WL#7672: Client interface for reading the replication stream

Affects: Server-8.0   —   Status: Complete

Extend libmysql's C API with a stable interface for getting
replication events from the server as a stream of packets.

We need this to avoid having to call undocumented APIs and package internal
header files in order to implement binlog based programs like the MySQL Applier
for Hadoop.
FR1. Add a new C API function MYSQL_RPL *mysql_binlog_open(MYSQL *mysql,
MYSQL_RPL *stream)
FR1.1. mysql_binlog_open requires an authenticated client connection
FR1.2. mysql_binlog_open can be used where mysql_exec_direct can be used
FR1.3. mysql_binlog_open will issue the COM_BINLOG_DUMP rpc if the
MYSQL_RPL_GTID flag is not set
FR1.4. mysql_binlog_open will issue the COM_BINLOG_DUMP_GTID rpc if the
MYSQL_RPL_GTID flag is set
FR1.5. the MYSQL_RPL structure must be filled in with valid data to be passed to
the above RPCs.
FR1.6. if the data are invalid the server will return an ERR packet with the
error that should be available through the mysql_error() C API
NF1.7. Any C API command aside from mysql_binlog_fetch() and
mysql_binlog_close() issued for the MYSQL connection on which
mysql_binlog_open() succeeded is wrong, will lead to unpredictable results and
will put the connection in undefined state.
FR2. Add a new C API function int mysql_binlog_fetch(MYSQL_RPL *rpl)
FR2.1. mysql_binlog_fetch() works only after a successful mysql_binlog_open()
command have been issued
FR2.2. mysql_binlog_fetch() will read one binlog record (as sent by the server)
FR2.3. mysql_binlog_fetch() will return 0 on failure
FR2.4. mysql_binlog_fetch() will return non-zero on success
FR2.5. in case of failure mysql_error() should return the error text.
FR2.6. mysql_binlog_fetch() will store the result into the buffer member of
MYSQL_RPL
FR2.7. mysql_binlog_fetch() will store the size of the data into the size member
of the MYSQL_RPL structure
NF2.8. Any C API command aside from mysql_binlog_fetch() and
mysql_binlog_close() issued for the MYSQL connection on which
mysql_binlog_fetch() succeeded is wrong, will lead to unpredictable results and
will put the connection in undefined state.
FR2.9. mysql_binlog_fetch() updates the MYSQL_RPL structure members
FR3. Add a new C API function int mysql_binlog_close(MYSQL_RPL *rpl)

• **DATASET ROWS**
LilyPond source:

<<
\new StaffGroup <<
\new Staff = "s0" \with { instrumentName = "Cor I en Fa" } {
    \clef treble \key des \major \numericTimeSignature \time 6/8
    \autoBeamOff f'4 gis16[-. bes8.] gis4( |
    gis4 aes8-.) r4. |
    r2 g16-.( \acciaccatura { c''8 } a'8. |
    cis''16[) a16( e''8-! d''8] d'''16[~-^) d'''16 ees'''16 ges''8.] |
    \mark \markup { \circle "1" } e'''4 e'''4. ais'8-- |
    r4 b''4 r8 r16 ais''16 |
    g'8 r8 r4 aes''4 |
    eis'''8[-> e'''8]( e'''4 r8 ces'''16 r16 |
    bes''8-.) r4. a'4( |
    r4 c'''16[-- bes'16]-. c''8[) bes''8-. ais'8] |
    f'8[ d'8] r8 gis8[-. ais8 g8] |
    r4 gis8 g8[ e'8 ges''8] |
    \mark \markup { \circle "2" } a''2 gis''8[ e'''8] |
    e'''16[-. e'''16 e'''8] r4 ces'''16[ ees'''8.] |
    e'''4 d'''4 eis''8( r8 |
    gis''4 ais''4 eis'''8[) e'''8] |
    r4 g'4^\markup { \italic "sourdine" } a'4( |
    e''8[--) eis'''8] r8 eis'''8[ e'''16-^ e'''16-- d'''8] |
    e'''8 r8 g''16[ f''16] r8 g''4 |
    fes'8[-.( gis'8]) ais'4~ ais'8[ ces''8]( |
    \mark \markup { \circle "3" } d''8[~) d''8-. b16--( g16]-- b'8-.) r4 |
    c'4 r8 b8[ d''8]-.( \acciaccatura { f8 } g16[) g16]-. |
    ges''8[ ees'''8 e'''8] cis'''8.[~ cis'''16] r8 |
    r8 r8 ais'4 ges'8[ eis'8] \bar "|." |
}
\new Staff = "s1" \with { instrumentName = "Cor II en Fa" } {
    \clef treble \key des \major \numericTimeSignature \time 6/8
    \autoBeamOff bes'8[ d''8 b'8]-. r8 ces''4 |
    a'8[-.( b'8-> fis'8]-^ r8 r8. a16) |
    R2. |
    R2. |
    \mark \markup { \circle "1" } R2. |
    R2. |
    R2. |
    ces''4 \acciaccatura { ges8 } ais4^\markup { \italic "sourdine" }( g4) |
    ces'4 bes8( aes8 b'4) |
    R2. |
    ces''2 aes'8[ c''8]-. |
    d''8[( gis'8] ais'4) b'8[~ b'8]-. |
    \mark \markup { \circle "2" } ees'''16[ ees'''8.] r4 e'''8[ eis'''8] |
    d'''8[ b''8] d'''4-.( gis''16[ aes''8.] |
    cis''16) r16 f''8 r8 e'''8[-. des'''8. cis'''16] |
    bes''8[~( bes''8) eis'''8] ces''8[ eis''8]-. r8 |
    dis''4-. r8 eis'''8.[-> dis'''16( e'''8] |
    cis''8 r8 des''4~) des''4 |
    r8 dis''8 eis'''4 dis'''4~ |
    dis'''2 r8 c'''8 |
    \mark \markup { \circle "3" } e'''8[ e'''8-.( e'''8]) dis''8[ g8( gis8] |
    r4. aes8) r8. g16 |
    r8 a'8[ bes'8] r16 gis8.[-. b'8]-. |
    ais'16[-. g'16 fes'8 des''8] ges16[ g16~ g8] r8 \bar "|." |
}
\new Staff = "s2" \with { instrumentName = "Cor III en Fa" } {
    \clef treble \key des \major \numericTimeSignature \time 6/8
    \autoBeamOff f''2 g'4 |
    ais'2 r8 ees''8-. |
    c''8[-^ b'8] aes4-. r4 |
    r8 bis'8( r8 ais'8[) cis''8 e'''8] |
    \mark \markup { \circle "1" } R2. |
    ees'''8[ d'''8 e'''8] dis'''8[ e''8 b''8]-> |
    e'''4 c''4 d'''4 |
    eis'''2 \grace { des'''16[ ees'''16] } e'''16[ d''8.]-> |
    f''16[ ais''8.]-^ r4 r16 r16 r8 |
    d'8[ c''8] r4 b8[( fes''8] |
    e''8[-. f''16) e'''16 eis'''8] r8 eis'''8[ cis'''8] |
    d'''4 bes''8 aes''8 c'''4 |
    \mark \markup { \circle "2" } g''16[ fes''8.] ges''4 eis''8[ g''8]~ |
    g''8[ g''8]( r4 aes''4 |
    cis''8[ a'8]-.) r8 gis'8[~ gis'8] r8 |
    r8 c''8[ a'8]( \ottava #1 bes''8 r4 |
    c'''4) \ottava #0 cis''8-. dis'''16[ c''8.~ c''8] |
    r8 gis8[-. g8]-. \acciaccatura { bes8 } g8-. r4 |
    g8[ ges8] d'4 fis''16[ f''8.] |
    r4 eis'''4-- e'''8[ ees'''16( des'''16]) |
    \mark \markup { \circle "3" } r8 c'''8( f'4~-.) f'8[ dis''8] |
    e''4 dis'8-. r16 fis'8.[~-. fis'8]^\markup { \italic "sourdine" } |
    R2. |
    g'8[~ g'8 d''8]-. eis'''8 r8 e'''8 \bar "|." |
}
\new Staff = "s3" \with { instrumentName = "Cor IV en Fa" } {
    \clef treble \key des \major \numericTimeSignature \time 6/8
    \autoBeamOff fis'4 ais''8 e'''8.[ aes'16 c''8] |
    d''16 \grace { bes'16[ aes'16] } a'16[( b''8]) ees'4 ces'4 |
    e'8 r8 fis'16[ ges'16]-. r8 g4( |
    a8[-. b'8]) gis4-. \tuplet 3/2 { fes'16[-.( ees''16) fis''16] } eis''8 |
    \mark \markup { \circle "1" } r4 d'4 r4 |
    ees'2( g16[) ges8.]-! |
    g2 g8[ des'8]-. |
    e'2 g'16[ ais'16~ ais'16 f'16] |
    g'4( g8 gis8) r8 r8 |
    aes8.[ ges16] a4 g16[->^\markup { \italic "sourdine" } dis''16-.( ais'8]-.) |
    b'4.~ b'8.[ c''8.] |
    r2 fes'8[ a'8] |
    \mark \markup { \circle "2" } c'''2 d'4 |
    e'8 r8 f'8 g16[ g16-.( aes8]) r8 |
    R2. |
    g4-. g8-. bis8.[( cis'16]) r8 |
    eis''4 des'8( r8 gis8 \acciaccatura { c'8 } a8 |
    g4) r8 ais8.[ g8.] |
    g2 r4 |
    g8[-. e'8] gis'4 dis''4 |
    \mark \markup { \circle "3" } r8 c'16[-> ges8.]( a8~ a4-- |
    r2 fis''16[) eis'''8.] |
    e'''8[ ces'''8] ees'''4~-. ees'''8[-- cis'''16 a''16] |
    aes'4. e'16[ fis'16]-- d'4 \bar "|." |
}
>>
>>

• **PROBLEM A**
Answer these questions about the replication stream worklog, one answer per line and marked the same way:
(i) Which RPC does mysql_binlog_open issue when the MYSQL_RPL_GTID flag is set?
(ii) What value does mysql_binlog_fetch() return on failure?
(iii) Which program is named as an example of a binlog based program?
• **PROBLEM B**
Extend the replication stream worklog by writing what comes after its final requirement, in the same style.

• **WRITTEN REPLY A**
(i) COM_BINLOG_DUMP_GTID
(ii) 0
(iii) The MySQL Applier for Hadoop

• **WRITTEN REPLY B**
FR3.1. mysql_binlog_close() can be called only for a connection for which a
successful mysql_binlog_open() was called
FR3.2. Once mysql_binlog_close() succeeds the connection can only be closed via
mysql_close()
Problem Description 
===================

In order to fetch a replication stream using libmysqlclient it is
necessary to execute a number of steps to create a protocol packet and
send it to the server. For example, the following code is used in
~mysqlbinlog~ to establish a connection to a replication stream:


  command= COM_BINLOG_DUMP;
  size_t allocation_size= ::BINLOG_POS_OLD_INFO_SIZE +
    BINLOG_NAME_INFO_SIZE + ::BINLOG_FLAGS_INFO_SIZE +
    ::BINLOG_SERVER_ID_INFO_SIZE + 1;
  if (!(command_buffer= (uchar *) my_malloc(PSI_NOT_INSTRUMENTED,
                                            allocation_size, MYF(MY_WME))))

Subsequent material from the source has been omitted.